In the Basement
2014 human interest documentary
Rating: 14/20
Plot: A look at several people and what they hide in their basements.
My brother (anonymous) recommended this. I don't know who director Ulrich Seidl is, but after watching this, I'm intrigued. The documentary style is a bit like an Errol Morris or somebody like Errol Morris. There's something very artificial about the whole thing with some shots staged in a way that reminded me visually of Roy Andersson, and you know Seidl is edited all this footage almost like he's a sculptor. Hilariously, there are several shots where it looks like the subjects were told to pose for a still photograph and then filmed. Still, without any narration, it has an objective and hands-off feel where the viewer just gets to see what the subjects have to show us and hear their stories individual stories directly from their mouths. Most people watching this would probably think almost everybody shown in this thing is strange and that we are seeing skeletons in the basement, so to speak. If there had been commentary, I'd imagine the words, "But we all have secrets in our individual basements" would have been in there somewhere.
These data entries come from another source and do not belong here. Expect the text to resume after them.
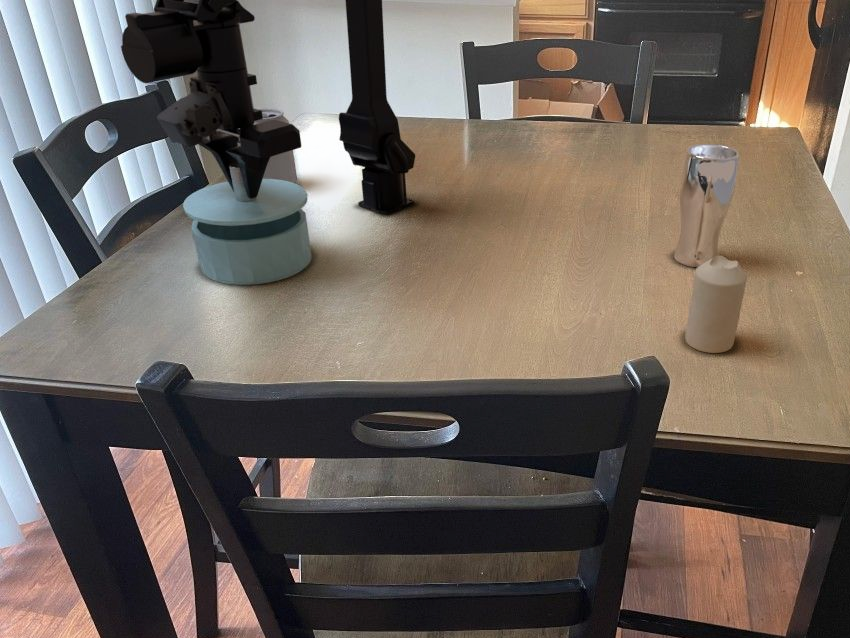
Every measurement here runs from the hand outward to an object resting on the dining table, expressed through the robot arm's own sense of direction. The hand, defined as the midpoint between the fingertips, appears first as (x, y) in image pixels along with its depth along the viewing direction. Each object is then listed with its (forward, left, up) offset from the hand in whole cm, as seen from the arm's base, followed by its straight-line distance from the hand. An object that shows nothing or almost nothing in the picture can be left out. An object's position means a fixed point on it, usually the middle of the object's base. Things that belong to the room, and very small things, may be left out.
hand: (245, 195), depth 99 cm
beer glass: (-38, +47, -9) cm, 61 cm away
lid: (0, 0, -1) cm, 1 cm away
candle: (-18, +58, -9) cm, 61 cm away
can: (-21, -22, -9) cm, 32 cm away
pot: (0, 0, -9) cm, 9 cm away
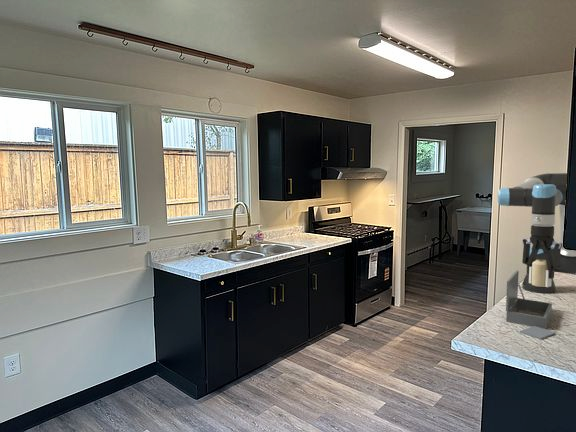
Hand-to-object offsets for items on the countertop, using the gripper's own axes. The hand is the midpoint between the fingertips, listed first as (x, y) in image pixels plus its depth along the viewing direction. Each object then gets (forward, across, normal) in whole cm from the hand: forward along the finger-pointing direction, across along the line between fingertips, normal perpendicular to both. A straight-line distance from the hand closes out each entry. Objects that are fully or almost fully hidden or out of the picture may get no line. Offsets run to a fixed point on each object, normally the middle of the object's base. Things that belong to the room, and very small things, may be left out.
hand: (539, 284), depth 155 cm
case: (+20, -12, +14) cm, 27 cm away
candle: (+1, 0, 0) cm, 1 cm away
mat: (+20, 0, 0) cm, 20 cm away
Be warned, especially since I wasn't, that there's some R-rated material here. There's an S&M couple, their scenes containing a little more scrotum than I usually like in my movies, and there's the little twerp at the top of the poster up there who claims he's popular with prostitutes, presumably because of the powerful load he can ejaculate. There's also an extended spanking sequence that seems to go on forever. I'm not sure I would have minded if the spanker wasn't wearing lederhosen. Juxtaposed with the more kinky basement dwellers are a guy who collects Nazi memorabilia, a guy who sings opera and operates an indoor shooting range, a dude with a ton of hunting trophies, a couple snippets of a guy with a toy train, and women with a washing machine and dryer. The most intriguing of all might be a woman who visits a very realistic (and creepy) baby doll that she keeps in a box and seemingly stores in different locations each time.
I'm not sure why Seidl arranges things like he does or what the central message of this is, but the visual style and dry humor kept me amused. And I'm definitely interested in seeming more from Ulrich Seidl.
Here was my favorite shot out of a lot of these very staged, but very cool, shots:
Unless I'm missing something, these women weren't featured in the rest of the movie. I don't know. Maybe one of them is the one with the doll? And the random insertion of this three in a very-typical basement, a shot that is maybe 10 or 15 seconds and not really odd at all, might be the oddest thing about this movie.